La lunette grossissante de la série B
Un an après le réjouissant Teddy, variation pyrénéenne sur le thème du loup-garou, les jumeaux Boukherma (30 ans au compteur) réemploient les ingrédients qui avaient fait le sel de leur précédent film : ce croisement improbable et pourtant bizarrement cohérent entre satire sociale doucement rigolarde et film de genre assumé. Exit le loup-garou semant la terreur dans un bled paumé des Pyrénées, L’Année du requin s’envisage comme une semi-parodie des Dents de la mer relocalisée dans le Sud-Ouest.

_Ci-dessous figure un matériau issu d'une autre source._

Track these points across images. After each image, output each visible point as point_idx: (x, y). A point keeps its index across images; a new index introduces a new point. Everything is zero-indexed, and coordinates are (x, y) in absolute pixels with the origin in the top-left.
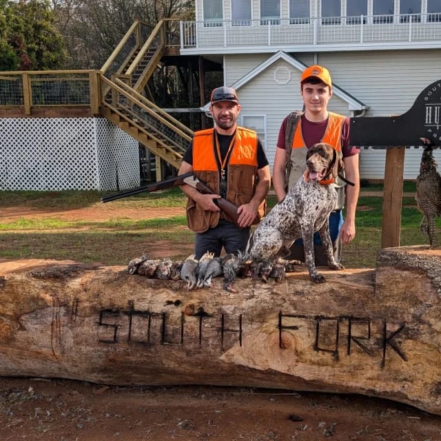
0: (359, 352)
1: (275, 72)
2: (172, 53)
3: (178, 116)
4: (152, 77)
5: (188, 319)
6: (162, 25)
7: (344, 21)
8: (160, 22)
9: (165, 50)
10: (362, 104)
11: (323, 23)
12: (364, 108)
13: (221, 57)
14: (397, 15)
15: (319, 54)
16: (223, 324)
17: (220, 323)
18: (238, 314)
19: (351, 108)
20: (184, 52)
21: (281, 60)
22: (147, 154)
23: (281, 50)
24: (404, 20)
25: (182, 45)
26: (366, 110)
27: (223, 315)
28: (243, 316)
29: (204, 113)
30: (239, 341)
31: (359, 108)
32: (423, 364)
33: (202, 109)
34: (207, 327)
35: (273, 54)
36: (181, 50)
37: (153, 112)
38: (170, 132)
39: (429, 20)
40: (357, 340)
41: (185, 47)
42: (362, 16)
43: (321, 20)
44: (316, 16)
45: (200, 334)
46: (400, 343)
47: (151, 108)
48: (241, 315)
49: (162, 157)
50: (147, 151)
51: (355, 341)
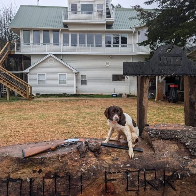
0: (151, 189)
1: (49, 60)
2: (12, 53)
3: (15, 74)
4: (4, 61)
5: (47, 180)
6: (8, 44)
7: (70, 45)
8: (8, 43)
9: (10, 52)
10: (77, 71)
11: (64, 46)
12: (78, 72)
13: (30, 55)
14: (86, 44)
15: (63, 55)
16: (70, 182)
17: (68, 181)
18: (79, 175)
19: (74, 72)
20: (16, 53)
21: (50, 56)
22: (4, 87)
23: (51, 53)
24: (89, 46)
25: (16, 51)
26: (78, 73)
27: (70, 176)
28: (82, 176)
29: (24, 73)
30: (80, 192)
31: (76, 72)
32: (185, 192)
33: (23, 72)
34: (60, 185)
35: (47, 54)
36: (15, 52)
37: (6, 73)
38: (11, 79)
39: (96, 46)
40: (149, 182)
41: (17, 51)
42: (76, 44)
43: (63, 44)
44: (61, 43)
45: (55, 190)
46: (173, 182)
47: (5, 71)
48: (81, 175)
49: (9, 87)
50: (3, 85)
51: (148, 183)
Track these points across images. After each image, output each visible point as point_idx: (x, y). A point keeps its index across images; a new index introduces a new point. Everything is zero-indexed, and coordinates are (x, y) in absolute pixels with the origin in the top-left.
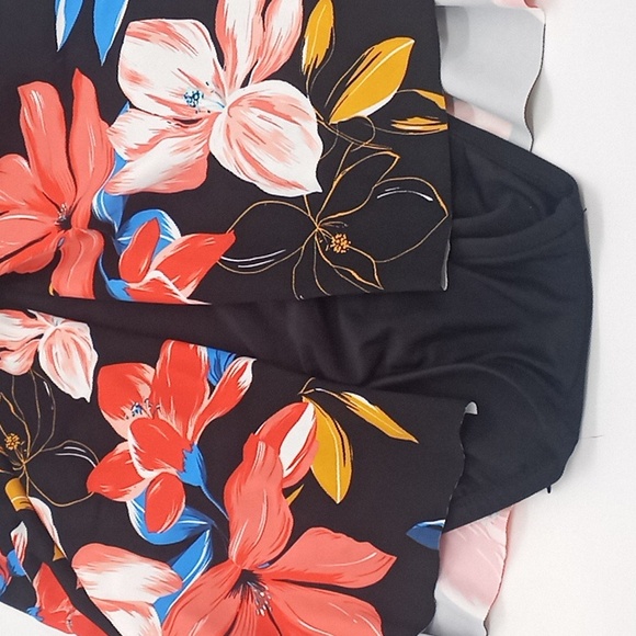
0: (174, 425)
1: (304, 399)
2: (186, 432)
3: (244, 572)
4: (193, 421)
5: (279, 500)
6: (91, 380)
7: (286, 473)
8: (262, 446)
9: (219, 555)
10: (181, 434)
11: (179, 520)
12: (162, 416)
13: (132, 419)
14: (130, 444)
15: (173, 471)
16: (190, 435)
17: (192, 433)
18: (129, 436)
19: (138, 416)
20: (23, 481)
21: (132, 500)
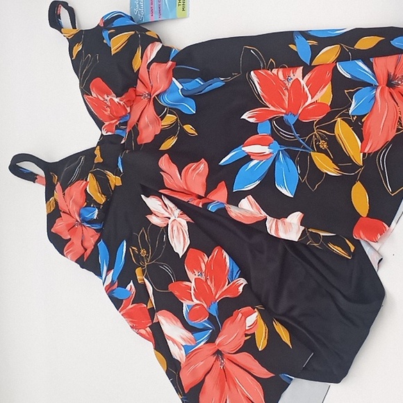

Comme dans Teddy, derrière le vernis cool d’une improbable hybridation, l’irruption des codes du film de genre (ici, du shark movie prototypique) permet d’ausculter, par la lunette grossissante de la série B, les us et coutumes balnéaires d’une poignée d’irréductibles Gaulois·es, un poil réfractaires.
Le regard des Boukherma rappelle celui des frères Coen quand ils dépeignen le quotidien de péquenaud·es qui n’en sont pas vraiment
Tendre, parfois cruel mais jamais moqueur, le regard que portent les Boukherma sur leur sujet rappelle une fois de plus celui des frères Coen quand ils dépeignent avec drôlerie et un soupçon de malice le quotidien de péquenaud·es qui n’en sont finalement pas vraiment, sans éluder la part de bêtise de certain·es de nos congénères. Parce qu’elle préfère capturer le requin plutôt que l’abattre, Maja (qui a des airs de Frances McDormand période Fargo) devient soudainement l’ennemie publique numéro un et l’objet d’insultes et de menaces sur les réseaux sociaux.
Les frères Boukherma saisissent avec drôlerie, et le degré d’acidité qui convient, ce petit théâtre de la cruauté ordinaire, et dressent, par le truchement de ce shark movie respectueux de son lignage, le portrait microcosmique d’une France échaudée par deux ans de pandémie, prompte à croire la première théorie venue pour différer la réalité.
L’Année du requin de Ludovic et Zoran Boukherma, avec Marina Foïs, Kad Merad, Jean-Pascal Zadi (Fr., 2022, 1 h 27). En salle le 3 août.